Justice Allen found the Crown had disproved what she referred to as Iqbal’s “alibi defence” by challenging the story as unreasonable. Justice Allen did not find Iqbal credible and, relying partly on the surveillance footage, found his defence implausible.
Though the victim did not identify him in a photo line-up shortly after the incident, she made a positive in-court identification at trial.
Justice Allen had also found Iqbal was required to disclose his “alibi defence” in advance. Alibi is a rare defence for which the Crown must be notified so they can investigate the claim, says Rippell.
Iqbal argued this was not an alibi. He was not claiming his evidence was “dispositive of his having committed the offence,” but that it “merely explained his movements that evening,” said the Court of Appeal’s decision. Iqbal submitted Justice Allen had erred in the alibi characterization and drawing an adverse inference against him for failure to disclose.
While an alibi will locate the accused elsewhere and not implicate them in the offence, Iqbal’s evidence placed him directly near the victim’s apartment at the time of the crime, said the decision.

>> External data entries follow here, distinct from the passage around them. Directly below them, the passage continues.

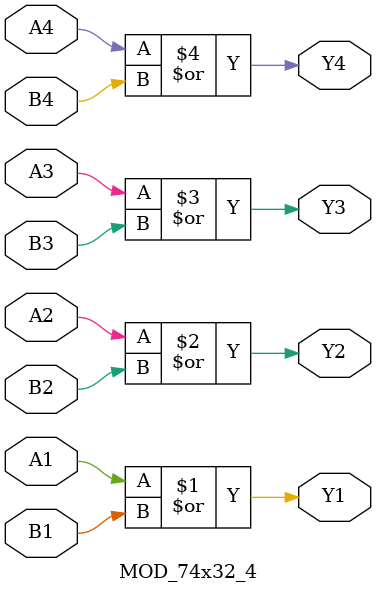
<source format=v>
module MOD_74x32_4 (
    input A1,
    input B1,
    input A2,
    input B2,
    input A3,
    input B3,
    input A4,
    input B4,
    output Y1,
    output Y2,
    output Y3,
    output Y4);

assign Y1 = A1 | B1;
assign Y2 = A2 | B2;
assign Y3 = A3 | B3;
assign Y4 = A4 | B4;

endmodule
</source>
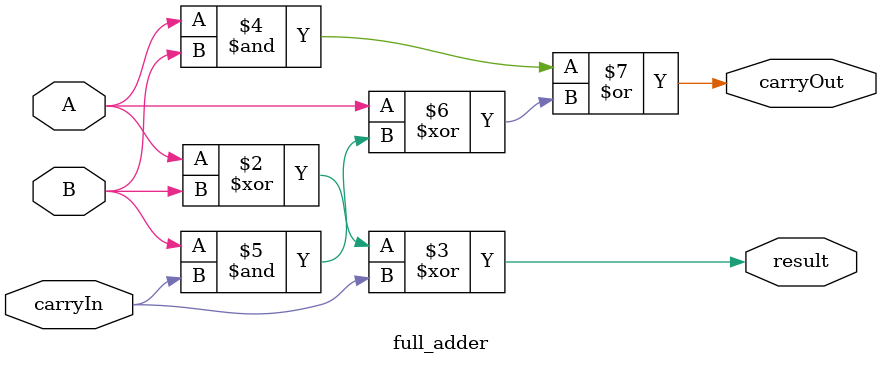
<source format=v>
module full_adder(A, B, carryIn, result, carryOut);
	
	input 	wire		A, B, carryIn;
	output 	reg			result, carryOut;

	always @(*)begin
		result = A ^ B ^ carryIn;
		carryOut = (A & B) | (A ^ B & carryIn);
	end

endmodule

</source>
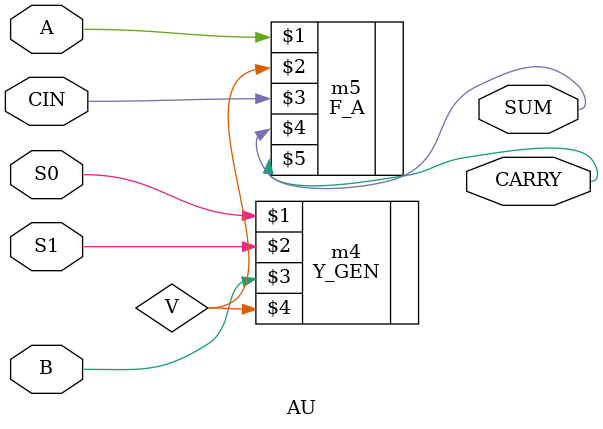
<source format=v>
module
AU (S0,S1,A,B,CIN,SUM,CARRY);
//S0,S1 are the select bases
input A,B,S0,S1,CIN;
output SUM,CARRY;
wire Z,V;
//C_GEN m3(S0,S1,Z);
Y_GEN m4(S0,S1,B,V);
F_A m5(A,V,CIN,SUM,CARRY);
endmodule

</source>
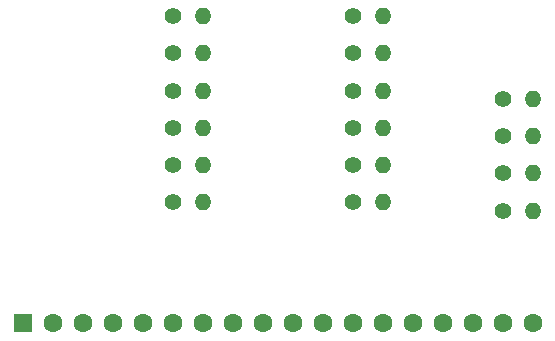
<source format=gbs>
%TF.GenerationSoftware,KiCad,Pcbnew,8.0.5*%
%TF.CreationDate,2024-11-19T19:18:07-05:00*%
%TF.ProjectId,line_sensor_pcb,6c696e65-5f73-4656-9e73-6f725f706362,rev?*%
%TF.SameCoordinates,Original*%
%TF.FileFunction,Soldermask,Bot*%
%TF.FilePolarity,Negative*%
%FSLAX46Y46*%
G04 Gerber Fmt 4.6, Leading zero omitted, Abs format (unit mm)*
G04 Created by KiCad (PCBNEW 8.0.5) date 2024-11-19 19:18:07*
%MOMM*%
%LPD*%
G01*
G04 APERTURE LIST*
G04 Aperture macros list*
%AMRoundRect*
0 Rectangle with rounded corners*
0 $1 Rounding radius*
0 $2 $3 $4 $5 $6 $7 $8 $9 X,Y pos of 4 corners*
0 Add a 4 corners polygon primitive as box body*
4,1,4,$2,$3,$4,$5,$6,$7,$8,$9,$2,$3,0*
0 Add four circle primitives for the rounded corners*
1,1,$1+$1,$2,$3*
1,1,$1+$1,$4,$5*
1,1,$1+$1,$6,$7*
1,1,$1+$1,$8,$9*
0 Add four rect primitives between the rounded corners*
20,1,$1+$1,$2,$3,$4,$5,0*
20,1,$1+$1,$4,$5,$6,$7,0*
20,1,$1+$1,$6,$7,$8,$9,0*
20,1,$1+$1,$8,$9,$2,$3,0*%
G04 Aperture macros list end*
%ADD10C,1.400000*%
%ADD11O,1.400000X1.400000*%
%ADD12RoundRect,0.102000X-0.699000X-0.699000X0.699000X-0.699000X0.699000X0.699000X-0.699000X0.699000X0*%
%ADD13C,1.602000*%
G04 APERTURE END LIST*
D10*
%TO.C,R29*%
X116840000Y-115620000D03*
D11*
X119380000Y-115620000D03*
%TD*%
D10*
%TO.C,R18*%
X88900000Y-111760000D03*
D11*
X91440000Y-111760000D03*
%TD*%
D10*
%TO.C,R26*%
X104140000Y-118060000D03*
D11*
X106680000Y-118060000D03*
%TD*%
D10*
%TO.C,R17*%
X88900000Y-108610000D03*
D11*
X91440000Y-108610000D03*
%TD*%
D10*
%TO.C,R24*%
X104140000Y-111760000D03*
D11*
X106680000Y-111760000D03*
%TD*%
D10*
%TO.C,R28*%
X104140000Y-124360000D03*
D11*
X106680000Y-124360000D03*
%TD*%
D10*
%TO.C,R20*%
X88900000Y-118060000D03*
D11*
X91440000Y-118060000D03*
%TD*%
D10*
%TO.C,R22*%
X88900000Y-124360000D03*
D11*
X91440000Y-124360000D03*
%TD*%
D10*
%TO.C,R25*%
X104140000Y-114910000D03*
D11*
X106680000Y-114910000D03*
%TD*%
D10*
%TO.C,R32*%
X116840000Y-125070000D03*
D11*
X119380000Y-125070000D03*
%TD*%
D12*
%TO.C,J2*%
X76200000Y-134620000D03*
D13*
X78740000Y-134620000D03*
X81280000Y-134620000D03*
X83820000Y-134620000D03*
X86360000Y-134620000D03*
X88900000Y-134620000D03*
X91440000Y-134620000D03*
X93980000Y-134620000D03*
X96520000Y-134620000D03*
X99060000Y-134620000D03*
X101600000Y-134620000D03*
X104140000Y-134620000D03*
X106680000Y-134620000D03*
X109220000Y-134620000D03*
X111760000Y-134620000D03*
X114300000Y-134620000D03*
X116840000Y-134620000D03*
X119380000Y-134620000D03*
%TD*%
D10*
%TO.C,R27*%
X104140000Y-121210000D03*
D11*
X106680000Y-121210000D03*
%TD*%
D10*
%TO.C,R31*%
X116840000Y-121920000D03*
D11*
X119380000Y-121920000D03*
%TD*%
D10*
%TO.C,R21*%
X88900000Y-121210000D03*
D11*
X91440000Y-121210000D03*
%TD*%
D10*
%TO.C,R23*%
X104140000Y-108610000D03*
D11*
X106680000Y-108610000D03*
%TD*%
D10*
%TO.C,R19*%
X88900000Y-114910000D03*
D11*
X91440000Y-114910000D03*
%TD*%
D10*
%TO.C,R30*%
X116840000Y-118770000D03*
D11*
X119380000Y-118770000D03*
%TD*%
M02*

</source>
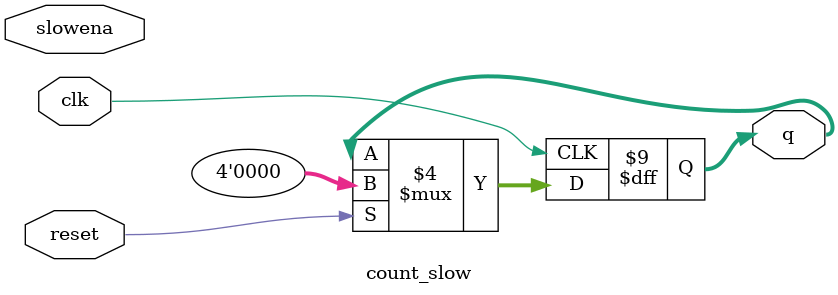
<source format=v>

module count_slow(
    input clk,
    input slowena,
    input reset,
    output reg [3:0] q);

// On the positive edge of the clock:
// if reset is high, reset the output q to 0. 
// Otherwise, only increment the output q if the ena input is high and q is not 9.
// The incrementing counter is used to increment the output so that the
// count is an arbitrary amount of clock cycle.

reg [3:0] count;

// If we are in the lowest count is an arbitrary amount of clock cycle,
// the output should be counted as a clock cycle.
always @(posedge clk) begin
    if (reset)
        count <= 0;
    else
        count <= count + 1;
end

// If the ena is high, reset the output so it's 0.
// This will be a power of 2 or more than 1.
// This means that it should be a power of 2 and more than 2.

always @(posedge clk) begin
    if (reset)
        q <= 0;
   end
endmodule

</source>
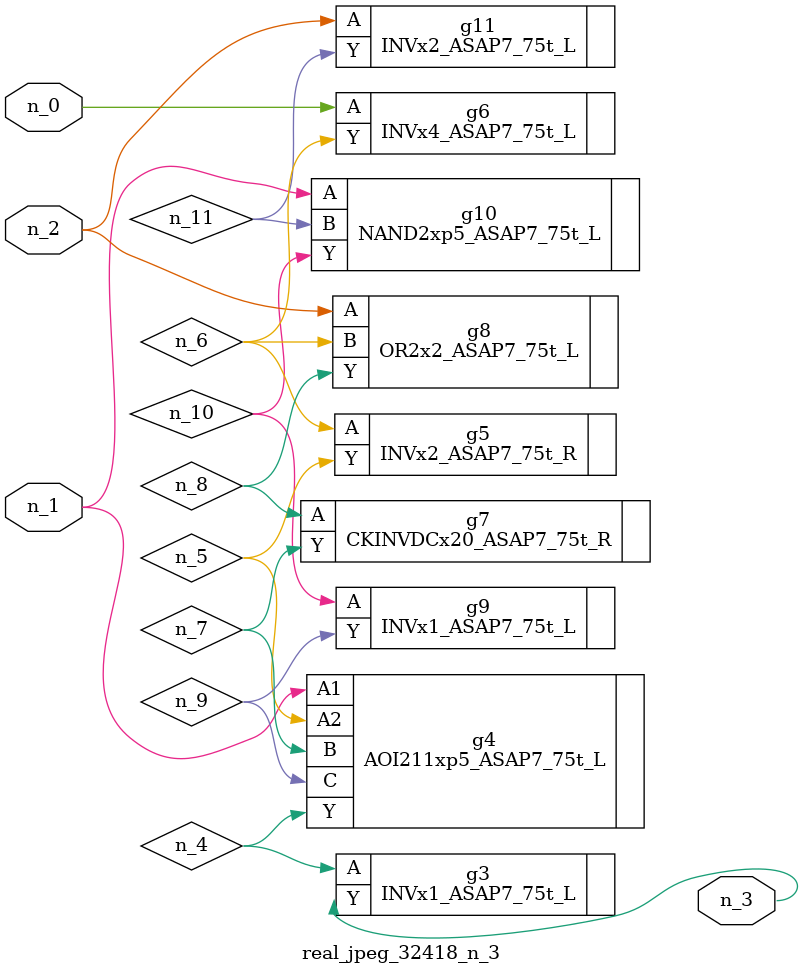
<source format=v>
module real_jpeg_32418_n_3 (n_1, n_0, n_2, n_3);

input n_1;
input n_0;
input n_2;

output n_3;

wire n_5;
wire n_4;
wire n_8;
wire n_11;
wire n_6;
wire n_7;
wire n_10;
wire n_9;

INVx4_ASAP7_75t_L g6 ( 
.A(n_0),
.Y(n_6)
);

AOI211xp5_ASAP7_75t_L g4 ( 
.A1(n_1),
.A2(n_5),
.B(n_7),
.C(n_9),
.Y(n_4)
);

NAND2xp5_ASAP7_75t_L g10 ( 
.A(n_1),
.B(n_11),
.Y(n_10)
);

OR2x2_ASAP7_75t_L g8 ( 
.A(n_2),
.B(n_6),
.Y(n_8)
);

INVx2_ASAP7_75t_L g11 ( 
.A(n_2),
.Y(n_11)
);

INVx1_ASAP7_75t_L g3 ( 
.A(n_4),
.Y(n_3)
);

INVx2_ASAP7_75t_R g5 ( 
.A(n_6),
.Y(n_5)
);

CKINVDCx20_ASAP7_75t_R g7 ( 
.A(n_8),
.Y(n_7)
);

INVx1_ASAP7_75t_L g9 ( 
.A(n_10),
.Y(n_9)
);


endmodule
</source>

Though it found no reversible error in Justice Allen’s finding, the Court said it would have been “preferable” not to have considered the timeliness of the disclosure, due to the “clear implications” for Iqbal’s right to silence. Because her rejection of Iqbal’s alibi defence was rooted in Justice Allen’s overall credibility assessment, which was well-supported, the Court ruled this aspect of Justice Allen’s findings required no appellate intervention.
The Court’s commentary shows the question of what “precisely constitutes an alibi” is still a “murky area of the law,” says Rippell.
“And this is obviously an important area for counsel to have clarity on because the obligation of the defendant to disclose in advance, when normally one has the right to silence, is an important one. You want to be quite certain it is an alibi before you do that, because it takes away one of the key rights of the defendant to not have to provide their defence in advance.”